Tuesday 12 November, 2019

New Zealand stun India to reach World Cup final

New Zealand's Matt Henry, without cap, celebrates with teammates after dismissing India's Rohit Sharma during the Cricket World Cup semifinal match at Old Trafford in Manchester, Wednesday, July 10, 2019. (AP Photo/Rui Vieira).

New Zealand's Matt Henry, without cap, celebrates with teammates after dismissing India's Rohit Sharma during the Cricket World Cup semifinal match at Old Trafford in Manchester, Wednesday, July 10, 2019. (AP Photo/Rui Vieira).

New Zealand produced a remarkable bowling display and held their nerve under late pressure to inflict a stunning 18-run Cricket World Cup semi-final defeat on India at Old Trafford.

India's top order collapsed as the Black Caps reached the showpiece match for the second World Cup running, leaving the dreams of Virat Kohli's side and their army of followers in tatters.
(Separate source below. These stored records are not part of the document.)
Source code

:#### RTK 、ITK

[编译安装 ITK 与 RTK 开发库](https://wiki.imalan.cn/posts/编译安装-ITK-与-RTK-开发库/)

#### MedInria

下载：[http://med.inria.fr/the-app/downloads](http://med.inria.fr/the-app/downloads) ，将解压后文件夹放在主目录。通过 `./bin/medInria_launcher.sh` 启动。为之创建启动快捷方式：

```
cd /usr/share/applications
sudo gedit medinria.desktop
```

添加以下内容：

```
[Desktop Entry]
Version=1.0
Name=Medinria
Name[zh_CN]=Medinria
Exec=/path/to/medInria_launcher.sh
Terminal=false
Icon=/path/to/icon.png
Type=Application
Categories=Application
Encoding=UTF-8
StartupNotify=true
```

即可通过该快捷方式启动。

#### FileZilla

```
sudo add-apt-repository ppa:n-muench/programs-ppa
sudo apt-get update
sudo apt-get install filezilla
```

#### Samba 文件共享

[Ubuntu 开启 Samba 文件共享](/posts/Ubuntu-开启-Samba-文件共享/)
With play having carried into the reserve day after rain on Tuesday, the Black Caps resumed on 211-5 and added another 28 runs for the loss of three wickets in 3.5 overs.

That left a tricky winning target of 240 in testing conditions, but India's reply immediately hit trouble in the shape of Matt Henry (3-37) and Trent Boult (2-42), who decimated a usually lethal batting line-up, ensuring Ravindra Jadeja's explosive knock down the order came in a losing effort.

A flurry of wickets in the closing overs saw Kohli's men dismissed for 221, meaning New Zealand will face England or Australia in the final.

By the first delivery of the fourth over, which saw KL Rahul depart for one, India – who topped the group phase – were 5-3 and sliding quickly towards disaster.

The dangerous Rohit Sharma – this tournament's leading run-scorer – had already been sent packing, along with captain Kohli, the pair having only managed to match Rahul's meagre contribution.

Rishabh Pant and Dinesh Karthik were given the task of rebuilding the innings, but the latter was removed by a superb one-handed take from Jimmy Neesham at backward point to give Henry a third wicket of a remarkable start.

Mitchell Santner induced Pant into a boundary attempt that landed in the hands of Colin de Grandhomme, while Hardik Pandya's departure at the hands of the same bowler for 32 left MS Dhoni and Jadeja in the middle.

While Dhoni scored at a pace not particularly well suited to the task at hand, Jadeja cut loose, his 77 from 59 balls including four fours and as many maximums.

But Kane Williamson's side brilliantly stemmed the tide and when the captain kept hold of Jadeja's sky-bound stroke from Boult's length delivery it was advantage New Zealand again.

Dhoni came to life with a six off the first ball of the penultimate over as he brought up his 50, but a phenomenal piece of fielding from Martin Guptill had him run out next ball and Bhuvneshwar Kumar was clean bowled soon after to end all hopes of an India triumph.

That was confirmed when Yuzvendra Chahal fell with three balls to spare, completing a remarkable victory for the underdogs, who qualified in fourth spot.

KIWIS WEATHER THE STORM

When this match was brought to a halt by adverse weather on Tuesday, India appeared firm favourites.

Even amid the possibility of chasing a revised target in a 20-over innings, they looked destined for a spot in the World Cup final.

New Zealand, though, clearly used the rain delay – which ultimately ended play for the day – to regroup and ready themselves for a fightback.

After finishing off their own 50 overs with a flourish, albeit at a cost of a few wickets, the way their attack set about getting stuck into India was bold, brave and fully deserving of the rewards it brought.

JADEJA THE UNLUCKY LOSER

He was excellent in the field – the catch to claim the wicket of Tom Latham was sublime – but it was with the bat that Jadeja really caught the eye.

On a pitch where India's leading batsmen struggled to make runs, Jadeja was aggressive and positive from the outset.

He took the weight of India's dire situation on his shoulders and very nearly led a one-man rescue mission.

Had he received any kind of meaningful and long-lasting support, it may well have been a very different outcome.